Our heroes aren’t worrying too much about any of this, having made a home for themselves in the White House. Columbus (Eisenberg) and Wichita (Stone) are still together, with Tallahassee (Harrelson) and Little Rock (Breslin) their surrogate dad and daughter, more or less.

But Little Rock is feeling stifled and restless, and wants to see if she can find a boyfriend out in the wasteland – seriously, that’s the totality of her character development – and when Wichita freaks out at Columbus’s marriage proposal, that’s a good excuse for the two young women to leave. Thus Double Tap finds a reason for its characters to go back out into the world, kill more zombies and make a few new human friends.

The stakes are way low, as one of those new characters would put it, and this time around the actors know what’s expected of them, which is nothing. It’s not that they’re better than the material, exactly – although they are – but there’s something about watching Harrelson, Eisenberg, Stone and Breslin just power through every scene with effortless skill, putting weird spins on the jokes and doing fun stuff in the margins and just plain not giving a shit about the drama.

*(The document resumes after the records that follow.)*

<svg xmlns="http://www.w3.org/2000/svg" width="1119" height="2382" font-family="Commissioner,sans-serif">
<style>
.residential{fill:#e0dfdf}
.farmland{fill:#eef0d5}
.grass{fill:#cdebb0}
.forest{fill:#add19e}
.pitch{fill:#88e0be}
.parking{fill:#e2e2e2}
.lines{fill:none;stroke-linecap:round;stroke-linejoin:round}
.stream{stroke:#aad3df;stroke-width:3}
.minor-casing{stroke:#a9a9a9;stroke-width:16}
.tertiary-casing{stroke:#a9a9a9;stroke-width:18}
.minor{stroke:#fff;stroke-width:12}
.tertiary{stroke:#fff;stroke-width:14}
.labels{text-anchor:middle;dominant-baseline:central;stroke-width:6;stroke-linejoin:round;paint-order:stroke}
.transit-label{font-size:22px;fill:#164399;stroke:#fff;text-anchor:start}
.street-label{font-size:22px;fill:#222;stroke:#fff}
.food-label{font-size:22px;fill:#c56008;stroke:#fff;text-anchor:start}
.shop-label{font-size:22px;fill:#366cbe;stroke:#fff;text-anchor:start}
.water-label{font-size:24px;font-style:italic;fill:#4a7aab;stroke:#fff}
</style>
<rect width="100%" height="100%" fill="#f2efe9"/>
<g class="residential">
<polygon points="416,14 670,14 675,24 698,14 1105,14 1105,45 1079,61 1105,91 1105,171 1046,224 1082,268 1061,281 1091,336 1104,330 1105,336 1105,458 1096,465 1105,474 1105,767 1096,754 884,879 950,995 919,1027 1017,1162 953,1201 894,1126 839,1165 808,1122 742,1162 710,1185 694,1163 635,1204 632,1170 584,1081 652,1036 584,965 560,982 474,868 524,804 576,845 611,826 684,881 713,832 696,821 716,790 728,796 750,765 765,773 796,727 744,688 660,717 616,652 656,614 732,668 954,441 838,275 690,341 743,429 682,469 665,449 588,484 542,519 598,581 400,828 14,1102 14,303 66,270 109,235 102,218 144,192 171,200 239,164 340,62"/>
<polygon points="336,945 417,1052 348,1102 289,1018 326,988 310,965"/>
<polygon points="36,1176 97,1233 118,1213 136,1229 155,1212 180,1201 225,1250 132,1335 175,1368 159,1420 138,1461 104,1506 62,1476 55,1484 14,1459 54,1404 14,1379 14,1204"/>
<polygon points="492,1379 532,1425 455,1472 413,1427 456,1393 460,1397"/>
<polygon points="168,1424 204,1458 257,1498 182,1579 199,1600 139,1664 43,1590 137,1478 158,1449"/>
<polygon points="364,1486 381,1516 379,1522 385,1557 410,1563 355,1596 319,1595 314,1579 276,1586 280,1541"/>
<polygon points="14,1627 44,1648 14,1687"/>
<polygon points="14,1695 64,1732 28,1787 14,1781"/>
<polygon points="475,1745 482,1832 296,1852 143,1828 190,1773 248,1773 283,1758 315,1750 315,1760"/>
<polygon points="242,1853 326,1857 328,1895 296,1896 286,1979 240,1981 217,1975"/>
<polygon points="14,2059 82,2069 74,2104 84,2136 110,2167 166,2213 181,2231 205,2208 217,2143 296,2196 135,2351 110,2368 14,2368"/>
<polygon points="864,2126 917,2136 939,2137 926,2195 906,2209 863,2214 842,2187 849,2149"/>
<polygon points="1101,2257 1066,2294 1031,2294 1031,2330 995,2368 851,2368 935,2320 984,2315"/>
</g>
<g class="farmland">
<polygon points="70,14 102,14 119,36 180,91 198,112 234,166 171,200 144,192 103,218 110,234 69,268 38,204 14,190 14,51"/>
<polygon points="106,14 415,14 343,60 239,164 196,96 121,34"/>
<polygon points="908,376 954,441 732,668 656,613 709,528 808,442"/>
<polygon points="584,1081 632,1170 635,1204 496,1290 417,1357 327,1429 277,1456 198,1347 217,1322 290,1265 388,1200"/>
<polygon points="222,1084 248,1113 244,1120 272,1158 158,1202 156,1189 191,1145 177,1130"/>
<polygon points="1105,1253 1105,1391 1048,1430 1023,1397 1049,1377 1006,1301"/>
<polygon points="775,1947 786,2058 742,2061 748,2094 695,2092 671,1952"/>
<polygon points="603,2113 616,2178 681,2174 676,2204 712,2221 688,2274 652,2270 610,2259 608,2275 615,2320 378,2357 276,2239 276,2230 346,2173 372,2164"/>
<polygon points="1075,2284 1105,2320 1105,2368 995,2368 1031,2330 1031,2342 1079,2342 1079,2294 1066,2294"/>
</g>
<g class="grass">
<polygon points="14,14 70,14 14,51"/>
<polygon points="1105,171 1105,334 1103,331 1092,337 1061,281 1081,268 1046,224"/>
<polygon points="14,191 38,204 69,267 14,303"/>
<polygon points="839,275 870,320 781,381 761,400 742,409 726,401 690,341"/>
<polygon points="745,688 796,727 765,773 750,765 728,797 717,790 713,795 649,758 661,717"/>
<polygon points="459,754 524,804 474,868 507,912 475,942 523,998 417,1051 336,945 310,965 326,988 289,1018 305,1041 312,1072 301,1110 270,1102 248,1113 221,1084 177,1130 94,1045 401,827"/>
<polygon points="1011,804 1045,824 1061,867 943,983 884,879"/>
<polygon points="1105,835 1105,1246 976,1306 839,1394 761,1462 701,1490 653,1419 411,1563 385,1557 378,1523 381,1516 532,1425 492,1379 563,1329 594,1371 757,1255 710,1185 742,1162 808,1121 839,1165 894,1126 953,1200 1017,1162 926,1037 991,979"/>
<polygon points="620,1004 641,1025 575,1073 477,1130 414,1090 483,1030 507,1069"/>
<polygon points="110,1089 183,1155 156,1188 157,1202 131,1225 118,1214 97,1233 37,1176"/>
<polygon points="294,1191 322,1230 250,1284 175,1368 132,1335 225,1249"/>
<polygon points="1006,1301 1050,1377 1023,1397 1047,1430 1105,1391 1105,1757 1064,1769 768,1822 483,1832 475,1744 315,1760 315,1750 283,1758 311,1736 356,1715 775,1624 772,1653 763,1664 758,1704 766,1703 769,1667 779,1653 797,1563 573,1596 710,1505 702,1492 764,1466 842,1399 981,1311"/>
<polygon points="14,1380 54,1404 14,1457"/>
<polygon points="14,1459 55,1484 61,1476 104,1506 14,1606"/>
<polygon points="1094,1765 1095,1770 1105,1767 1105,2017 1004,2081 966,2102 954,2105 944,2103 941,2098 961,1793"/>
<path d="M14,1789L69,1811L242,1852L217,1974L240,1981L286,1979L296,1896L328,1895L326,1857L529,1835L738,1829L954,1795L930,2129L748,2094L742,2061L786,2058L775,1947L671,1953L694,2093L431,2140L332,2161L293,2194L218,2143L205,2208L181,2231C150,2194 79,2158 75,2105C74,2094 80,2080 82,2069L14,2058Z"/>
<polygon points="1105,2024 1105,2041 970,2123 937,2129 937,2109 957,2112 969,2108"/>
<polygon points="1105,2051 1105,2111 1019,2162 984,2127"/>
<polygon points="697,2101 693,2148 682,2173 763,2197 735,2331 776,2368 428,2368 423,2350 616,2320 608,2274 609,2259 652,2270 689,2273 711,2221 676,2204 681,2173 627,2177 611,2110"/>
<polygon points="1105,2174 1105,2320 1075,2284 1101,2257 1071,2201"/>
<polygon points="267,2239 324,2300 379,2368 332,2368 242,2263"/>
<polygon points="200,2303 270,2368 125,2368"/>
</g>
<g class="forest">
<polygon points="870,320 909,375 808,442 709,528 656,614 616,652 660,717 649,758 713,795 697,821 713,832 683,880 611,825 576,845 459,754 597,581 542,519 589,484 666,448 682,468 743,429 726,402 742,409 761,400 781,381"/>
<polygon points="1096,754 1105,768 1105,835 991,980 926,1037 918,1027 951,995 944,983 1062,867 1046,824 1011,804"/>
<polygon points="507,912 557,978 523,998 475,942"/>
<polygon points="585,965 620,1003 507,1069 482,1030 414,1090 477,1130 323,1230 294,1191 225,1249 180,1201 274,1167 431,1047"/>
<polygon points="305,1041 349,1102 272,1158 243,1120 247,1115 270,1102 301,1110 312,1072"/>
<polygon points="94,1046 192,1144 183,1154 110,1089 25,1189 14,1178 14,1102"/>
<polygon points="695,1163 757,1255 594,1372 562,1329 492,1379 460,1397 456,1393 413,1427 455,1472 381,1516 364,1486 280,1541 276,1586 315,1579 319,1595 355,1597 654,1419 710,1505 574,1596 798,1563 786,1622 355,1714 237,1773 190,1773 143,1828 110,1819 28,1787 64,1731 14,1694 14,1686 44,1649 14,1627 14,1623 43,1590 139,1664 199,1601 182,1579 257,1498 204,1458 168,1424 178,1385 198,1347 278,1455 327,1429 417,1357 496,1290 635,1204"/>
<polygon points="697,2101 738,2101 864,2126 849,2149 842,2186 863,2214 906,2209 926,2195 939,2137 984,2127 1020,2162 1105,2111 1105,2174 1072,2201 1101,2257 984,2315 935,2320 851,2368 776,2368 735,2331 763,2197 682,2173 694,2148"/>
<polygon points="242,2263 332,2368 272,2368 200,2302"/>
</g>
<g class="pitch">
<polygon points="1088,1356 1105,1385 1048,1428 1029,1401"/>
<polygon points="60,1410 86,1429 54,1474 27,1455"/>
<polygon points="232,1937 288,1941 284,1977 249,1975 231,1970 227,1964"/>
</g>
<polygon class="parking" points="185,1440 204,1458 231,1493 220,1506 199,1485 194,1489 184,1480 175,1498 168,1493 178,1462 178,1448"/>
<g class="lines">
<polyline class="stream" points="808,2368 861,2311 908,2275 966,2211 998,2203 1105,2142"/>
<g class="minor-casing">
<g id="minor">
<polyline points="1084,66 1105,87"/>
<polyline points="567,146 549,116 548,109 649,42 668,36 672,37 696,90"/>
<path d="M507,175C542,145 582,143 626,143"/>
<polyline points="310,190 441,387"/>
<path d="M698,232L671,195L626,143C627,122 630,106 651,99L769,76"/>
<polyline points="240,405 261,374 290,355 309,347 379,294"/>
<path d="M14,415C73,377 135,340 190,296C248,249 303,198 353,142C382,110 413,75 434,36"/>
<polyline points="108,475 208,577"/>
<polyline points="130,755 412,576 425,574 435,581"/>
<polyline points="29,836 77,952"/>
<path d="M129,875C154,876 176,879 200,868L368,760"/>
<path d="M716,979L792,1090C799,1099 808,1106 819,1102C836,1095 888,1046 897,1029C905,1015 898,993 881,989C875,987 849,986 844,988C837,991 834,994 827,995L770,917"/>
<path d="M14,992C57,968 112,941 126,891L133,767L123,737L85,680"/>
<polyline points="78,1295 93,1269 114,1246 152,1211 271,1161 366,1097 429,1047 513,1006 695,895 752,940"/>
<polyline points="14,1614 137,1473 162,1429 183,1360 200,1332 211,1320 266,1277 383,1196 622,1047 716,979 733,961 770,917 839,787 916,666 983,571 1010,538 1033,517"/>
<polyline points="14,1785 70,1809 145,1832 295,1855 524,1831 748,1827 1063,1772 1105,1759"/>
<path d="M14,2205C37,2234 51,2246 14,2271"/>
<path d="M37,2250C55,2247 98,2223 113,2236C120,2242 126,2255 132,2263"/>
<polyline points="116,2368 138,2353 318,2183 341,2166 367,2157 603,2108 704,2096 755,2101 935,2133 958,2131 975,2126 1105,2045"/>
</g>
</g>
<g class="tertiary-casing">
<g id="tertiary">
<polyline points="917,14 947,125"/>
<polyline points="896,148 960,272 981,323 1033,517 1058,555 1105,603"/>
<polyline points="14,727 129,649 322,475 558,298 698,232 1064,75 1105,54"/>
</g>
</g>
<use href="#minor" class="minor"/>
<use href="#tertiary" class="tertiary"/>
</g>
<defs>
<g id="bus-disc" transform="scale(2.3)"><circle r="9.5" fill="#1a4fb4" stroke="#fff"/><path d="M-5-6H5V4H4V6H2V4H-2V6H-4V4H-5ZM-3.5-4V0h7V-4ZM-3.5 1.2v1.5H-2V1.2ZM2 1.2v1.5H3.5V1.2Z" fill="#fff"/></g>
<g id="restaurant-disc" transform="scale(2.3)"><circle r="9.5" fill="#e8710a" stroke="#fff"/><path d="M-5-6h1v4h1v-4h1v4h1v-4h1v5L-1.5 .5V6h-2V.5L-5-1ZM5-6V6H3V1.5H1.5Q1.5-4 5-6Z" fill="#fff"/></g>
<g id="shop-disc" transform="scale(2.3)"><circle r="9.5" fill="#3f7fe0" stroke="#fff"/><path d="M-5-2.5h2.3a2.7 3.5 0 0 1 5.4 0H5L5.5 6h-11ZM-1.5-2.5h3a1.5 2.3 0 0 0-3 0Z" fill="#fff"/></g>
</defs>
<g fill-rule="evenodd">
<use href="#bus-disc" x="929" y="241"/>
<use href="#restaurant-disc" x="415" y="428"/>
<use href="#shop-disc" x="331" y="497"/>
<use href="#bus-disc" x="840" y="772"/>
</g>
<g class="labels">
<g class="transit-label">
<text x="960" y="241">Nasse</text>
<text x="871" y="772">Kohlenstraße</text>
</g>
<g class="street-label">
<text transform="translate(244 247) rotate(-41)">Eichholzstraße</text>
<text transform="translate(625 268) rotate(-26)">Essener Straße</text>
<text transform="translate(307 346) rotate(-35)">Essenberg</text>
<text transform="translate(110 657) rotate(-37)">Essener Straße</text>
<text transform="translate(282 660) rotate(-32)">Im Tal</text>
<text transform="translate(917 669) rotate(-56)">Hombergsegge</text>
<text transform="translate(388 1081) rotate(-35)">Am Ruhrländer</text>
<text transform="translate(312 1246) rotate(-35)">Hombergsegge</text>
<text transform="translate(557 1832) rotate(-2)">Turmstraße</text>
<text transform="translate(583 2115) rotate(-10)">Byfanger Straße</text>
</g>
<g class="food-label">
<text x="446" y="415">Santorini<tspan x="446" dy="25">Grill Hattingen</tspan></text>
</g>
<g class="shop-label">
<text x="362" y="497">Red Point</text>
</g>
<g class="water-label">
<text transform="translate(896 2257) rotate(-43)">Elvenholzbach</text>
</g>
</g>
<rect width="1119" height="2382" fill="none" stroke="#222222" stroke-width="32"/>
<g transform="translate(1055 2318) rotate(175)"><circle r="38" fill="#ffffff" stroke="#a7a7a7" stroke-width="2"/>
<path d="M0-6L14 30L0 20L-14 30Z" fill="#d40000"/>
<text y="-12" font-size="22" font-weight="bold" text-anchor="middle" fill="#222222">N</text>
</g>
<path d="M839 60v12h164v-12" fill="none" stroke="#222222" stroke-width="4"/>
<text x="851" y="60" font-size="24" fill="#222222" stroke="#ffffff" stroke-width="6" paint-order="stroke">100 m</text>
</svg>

(It’s been a while since Stone has been this consistently lively, as though she’s been given license to reconnect with the whip-smart, wild-card energy of her early comic roles in Superbad and The House Bunny and Easy A she’s far and away the best thing about Double Tap, and the movie is smart enough to know it.)

In a weird way, Double Tap feels truer to the superficial conceit of the franchise there’s no real chance these movies would drop any of the core characters, so why even pretend to be worried about someone getting bitten or killed? Especially since Columbus is still yammering away in voiceover from some omniscient position in the multiverse, even thanking us for choosing to return to this particular zombie franchise at the outset. Nothing’s real, man.

And the general sense of so-whattery gives the new cast members license to go broader than they otherwise might have. Zoey Deutch is having the very best time as Madison, a survivor who is not quite as dumb as she looks but is still really, really dumb. She’s the Valley Girl equivalent of Harrelson’s character on Cheers, which is sort of sweet when you think about it, and Deutch makes her a joy to behold, radiating the confused enthusiasm of a golden retriever in every shot.

A few other faces turn up, and they’re fun and I don’t want to spoil the movie’s best gag, even though Sony’s marketing department put them in the trailer because of course they did. (It’s also a blatant lift from Shaun Of The Dead, though at least time Fleischer, Reese and Wernick build something new on top of it this time.) And, again, it’s just fun to see people show up and expand the scope of the movie’s universe a little.

That’s what Zombieland: Double Tap offers, I suppose: a chance to hang out in the world you presumably enjoyed the first time, with celebrity references and inventive zombie kills and a general sense that you don’t need to invest very much in anything or anyone on screen. It’s a post-apocalypse hangout movie. That’s a thing now, I guess. Happy Halloween.